Instalada en el País Vasco desde 2014, Rouge Elea trabaja con un equipo artístico transfronterizo y una escritura atravesada por diversas lenguas. Crea regularmente espectáculos para el espacio público, con una predilección especial por los árboles, los paisajes naturales y aquellos lugares abiertos donde la realidad cotidiana puede transformarse en experiencia escénica.
Los espectáculos de Rouge Elea exploran una poética situada en la encrucijada entre el circo aéreo, la danza, la música y los objetos. La compañía investiga formas artísticas diversas con la voluntad de interrogar el mundo y al ser humano en toda su complejidad. Así, piezas como Calao abordaban la libertad desde el circo aéreo y la música en directo; À la poursuite du vent, inspirada en testimonios de mujeres, evocaba una idea de libertad en femenino; Biutz se adentraba en la cuestión de las fronteras a partir de materiales reales recogidos en Ceuta y en Marruecos, con una colaboración visual de Zazpi T’erdi; Ronde trataba las relaciones entre hermanos y hermanas mediante el cuerpo, el circo, la música en vivo y las palabras de niños entrevistados; y en Zuek y Aquest és el color dels meus somnis se abría y se cerraba un trabajo sobre la memoria familiar, desde el cineconcierto íntimo hasta un viaje escénico de gran formato sobre los ancestros y la memoria.
Lurruna
Residencia abril de 2026
rougeelea.com
Coescrita por Corine Cella y Ander Fernandez, con el apoyo de Laurent Gauthier en la investigación sobre suspensión y amarres, Lurruna se despliega al aire libre, preferentemente en un espacio arbolado —una plaza, un parque o un jardín—, y se construye en dos partes.
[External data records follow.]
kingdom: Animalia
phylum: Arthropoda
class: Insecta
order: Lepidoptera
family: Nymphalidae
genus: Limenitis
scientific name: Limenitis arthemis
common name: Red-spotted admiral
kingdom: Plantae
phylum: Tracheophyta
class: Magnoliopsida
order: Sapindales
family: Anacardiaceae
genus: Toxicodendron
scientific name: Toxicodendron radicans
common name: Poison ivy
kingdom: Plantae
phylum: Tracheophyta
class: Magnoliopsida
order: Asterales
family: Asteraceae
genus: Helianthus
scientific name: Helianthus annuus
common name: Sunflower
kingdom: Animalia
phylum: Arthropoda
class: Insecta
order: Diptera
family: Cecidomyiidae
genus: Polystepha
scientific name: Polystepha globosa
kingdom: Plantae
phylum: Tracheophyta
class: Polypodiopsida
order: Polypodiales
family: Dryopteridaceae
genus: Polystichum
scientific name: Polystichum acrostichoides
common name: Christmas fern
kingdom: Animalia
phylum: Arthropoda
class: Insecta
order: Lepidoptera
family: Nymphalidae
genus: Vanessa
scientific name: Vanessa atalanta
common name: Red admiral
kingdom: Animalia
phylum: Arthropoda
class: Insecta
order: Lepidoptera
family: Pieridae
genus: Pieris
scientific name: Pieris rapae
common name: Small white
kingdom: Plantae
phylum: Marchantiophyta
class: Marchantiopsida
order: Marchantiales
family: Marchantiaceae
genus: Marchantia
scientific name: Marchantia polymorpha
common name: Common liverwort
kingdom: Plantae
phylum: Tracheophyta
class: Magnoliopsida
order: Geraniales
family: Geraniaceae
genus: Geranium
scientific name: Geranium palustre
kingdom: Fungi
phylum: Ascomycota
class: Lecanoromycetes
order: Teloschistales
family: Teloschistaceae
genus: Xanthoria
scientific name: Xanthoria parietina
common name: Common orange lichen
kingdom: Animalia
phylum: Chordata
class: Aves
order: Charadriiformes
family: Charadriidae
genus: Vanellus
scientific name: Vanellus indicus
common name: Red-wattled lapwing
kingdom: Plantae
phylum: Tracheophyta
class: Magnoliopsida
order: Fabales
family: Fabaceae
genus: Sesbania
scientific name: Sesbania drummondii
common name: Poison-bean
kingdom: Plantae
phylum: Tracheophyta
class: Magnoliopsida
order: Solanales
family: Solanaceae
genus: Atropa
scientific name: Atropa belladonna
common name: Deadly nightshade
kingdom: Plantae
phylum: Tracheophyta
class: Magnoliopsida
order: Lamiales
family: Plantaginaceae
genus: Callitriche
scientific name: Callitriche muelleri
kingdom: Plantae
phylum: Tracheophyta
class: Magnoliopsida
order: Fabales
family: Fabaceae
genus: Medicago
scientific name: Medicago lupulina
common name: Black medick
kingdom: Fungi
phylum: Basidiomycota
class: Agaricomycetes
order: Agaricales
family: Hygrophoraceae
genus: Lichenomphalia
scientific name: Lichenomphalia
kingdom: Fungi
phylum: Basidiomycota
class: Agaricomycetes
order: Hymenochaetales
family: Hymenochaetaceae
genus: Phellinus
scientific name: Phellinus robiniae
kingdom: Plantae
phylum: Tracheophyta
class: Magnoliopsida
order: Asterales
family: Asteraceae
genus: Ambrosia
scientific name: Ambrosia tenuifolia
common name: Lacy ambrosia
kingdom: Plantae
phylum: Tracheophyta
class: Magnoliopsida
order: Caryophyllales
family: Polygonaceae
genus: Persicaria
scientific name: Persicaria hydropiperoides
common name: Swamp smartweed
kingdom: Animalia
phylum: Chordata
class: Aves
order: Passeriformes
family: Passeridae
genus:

La primera se ancla en la realidad tangible del lugar y abre preguntas sobre la inmensidad del universo, lo sublime y la pequeñez de nuestra existencia. La segunda invita al público a un espacio de diálogo e interacción colectiva: ¿estamos aquí juntos por las mismas razones? ¿Compartimos dudas, deseos o intuiciones semejantes?
La residencia en El Canal se inscribe en la recta final de creación de la primera versión del espectáculo. Durante este proceso, la compañía trabajará sobre todo en exterior y aprovechará la estancia para probar ideas de interacción con el público.
Lurruna es una pieza seleccionada dentro de la convocatoria del Programa EKO – Pirineus de Circ.